The Terrorism Information and Prevention System, or TIPS, means
the US will have a higher percentage of citizen informants than
the former East Germany through the infamous Stasi secret police.
The program would use a minimum of 4 per cent of Americans to report
"suspicious activity".
Civil liberties groups have already warned that, with the passage
earlier this year of the Patriot Act, there is potential for abusive,
large-scale investigations of US citizens.
As with the Patriot Act, TIPS is being pursued as part of the
so- called war against terrorism. It is a Department of Justice
project.
Highlighting the scope of the surveillance network, TIPS volunteers
are being recruited primarily from among those whose work provides
access to homes, businesses or transport systems. Letter carriers,
utility employees, truck drivers and train conductors are among
those named as targeted recruits.
A pilot program, described on the government Web site www.citizencorps.gov,
is scheduled to start next month in 10 cities, with 1 million informants
participating in the first stage. Assuming the program is initiated
in the 10 largest US cities, that will be 1 million informants for
a total population of almost 24 million, or one in 24 people.

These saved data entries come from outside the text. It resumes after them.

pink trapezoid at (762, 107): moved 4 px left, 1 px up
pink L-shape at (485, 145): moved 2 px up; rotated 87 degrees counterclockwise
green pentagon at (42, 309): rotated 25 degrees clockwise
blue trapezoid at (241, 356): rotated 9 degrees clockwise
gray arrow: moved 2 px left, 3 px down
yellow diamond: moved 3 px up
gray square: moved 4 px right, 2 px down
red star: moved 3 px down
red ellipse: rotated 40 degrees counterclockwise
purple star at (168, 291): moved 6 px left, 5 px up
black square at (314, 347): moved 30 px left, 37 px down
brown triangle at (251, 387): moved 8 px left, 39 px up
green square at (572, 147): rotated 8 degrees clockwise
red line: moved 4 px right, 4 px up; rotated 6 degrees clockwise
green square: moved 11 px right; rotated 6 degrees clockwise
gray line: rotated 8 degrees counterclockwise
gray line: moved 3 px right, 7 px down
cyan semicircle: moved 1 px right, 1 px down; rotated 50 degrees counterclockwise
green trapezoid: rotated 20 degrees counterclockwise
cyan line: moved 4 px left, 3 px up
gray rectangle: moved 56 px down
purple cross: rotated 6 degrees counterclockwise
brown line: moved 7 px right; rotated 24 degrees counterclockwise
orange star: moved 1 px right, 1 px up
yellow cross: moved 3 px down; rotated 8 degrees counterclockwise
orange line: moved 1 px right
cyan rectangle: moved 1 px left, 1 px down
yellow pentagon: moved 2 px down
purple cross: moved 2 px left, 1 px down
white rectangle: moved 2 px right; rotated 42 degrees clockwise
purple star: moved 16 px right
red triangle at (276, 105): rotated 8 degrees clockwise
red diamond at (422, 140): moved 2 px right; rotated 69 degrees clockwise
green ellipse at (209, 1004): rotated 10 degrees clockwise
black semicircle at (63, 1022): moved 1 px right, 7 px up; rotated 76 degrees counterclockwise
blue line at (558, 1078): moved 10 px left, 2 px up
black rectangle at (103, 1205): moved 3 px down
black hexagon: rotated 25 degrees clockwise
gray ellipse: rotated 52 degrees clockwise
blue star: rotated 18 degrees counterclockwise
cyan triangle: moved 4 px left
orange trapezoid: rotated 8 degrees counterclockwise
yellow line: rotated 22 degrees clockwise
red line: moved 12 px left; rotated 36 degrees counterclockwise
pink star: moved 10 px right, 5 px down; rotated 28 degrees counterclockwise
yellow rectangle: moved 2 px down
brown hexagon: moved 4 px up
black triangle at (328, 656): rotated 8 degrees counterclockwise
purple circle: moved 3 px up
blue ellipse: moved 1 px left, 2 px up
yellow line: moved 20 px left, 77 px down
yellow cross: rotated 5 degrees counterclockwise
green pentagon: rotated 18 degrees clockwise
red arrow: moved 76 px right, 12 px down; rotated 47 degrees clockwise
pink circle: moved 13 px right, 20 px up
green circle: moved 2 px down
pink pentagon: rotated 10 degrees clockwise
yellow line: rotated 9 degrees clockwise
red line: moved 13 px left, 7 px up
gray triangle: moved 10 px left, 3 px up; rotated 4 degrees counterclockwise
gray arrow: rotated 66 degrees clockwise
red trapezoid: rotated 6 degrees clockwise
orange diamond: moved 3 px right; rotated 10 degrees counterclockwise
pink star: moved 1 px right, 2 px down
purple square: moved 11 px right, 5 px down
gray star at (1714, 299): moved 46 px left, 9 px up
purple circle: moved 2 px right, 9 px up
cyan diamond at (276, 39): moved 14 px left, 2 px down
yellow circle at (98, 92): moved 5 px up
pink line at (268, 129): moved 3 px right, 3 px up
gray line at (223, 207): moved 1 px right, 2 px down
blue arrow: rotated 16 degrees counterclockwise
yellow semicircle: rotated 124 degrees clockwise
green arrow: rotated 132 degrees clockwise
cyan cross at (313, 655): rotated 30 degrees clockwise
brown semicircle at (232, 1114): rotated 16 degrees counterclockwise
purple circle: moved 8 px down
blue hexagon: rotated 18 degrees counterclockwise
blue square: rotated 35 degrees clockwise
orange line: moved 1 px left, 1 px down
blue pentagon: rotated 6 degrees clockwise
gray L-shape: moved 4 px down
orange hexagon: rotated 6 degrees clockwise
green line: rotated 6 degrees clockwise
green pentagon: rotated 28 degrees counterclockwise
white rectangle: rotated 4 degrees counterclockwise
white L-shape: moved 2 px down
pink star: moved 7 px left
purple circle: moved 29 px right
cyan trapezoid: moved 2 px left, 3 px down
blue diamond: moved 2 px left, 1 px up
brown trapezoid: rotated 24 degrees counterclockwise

Historically, informant systems have been the tools of non-democratic
states. According to a 1992 report by Harvard University's Project
on Justice, the accuracy of informant reports is problematic, with
some informants having embellished the truth, and others suspected
of having fabricated their reports.
Present Justice Department procedures mean that informant reports
will enter databases for future reference and/or action. The information
will then be broadly available within the department, related agencies
and local police forces. The targeted individual will remain unaware
of the existence of the report and of its contents.
The Patriot Act already provides for a person's home to be searched
without that person being informed that a search was ever performed,
or of any surveillance devices that were implanted.
At state and local levels the TIPS program will be co-ordinated
by the Federal Emergency Management Agency, which was given sweeping
new powers, including internment, as part of the Reagan Administration's
national security initiatives. Many key figures of the Reagan era
are part of the Bush Administration.
The creation of a US "shadow government", operating in secret,
was another Reagan national security initiative.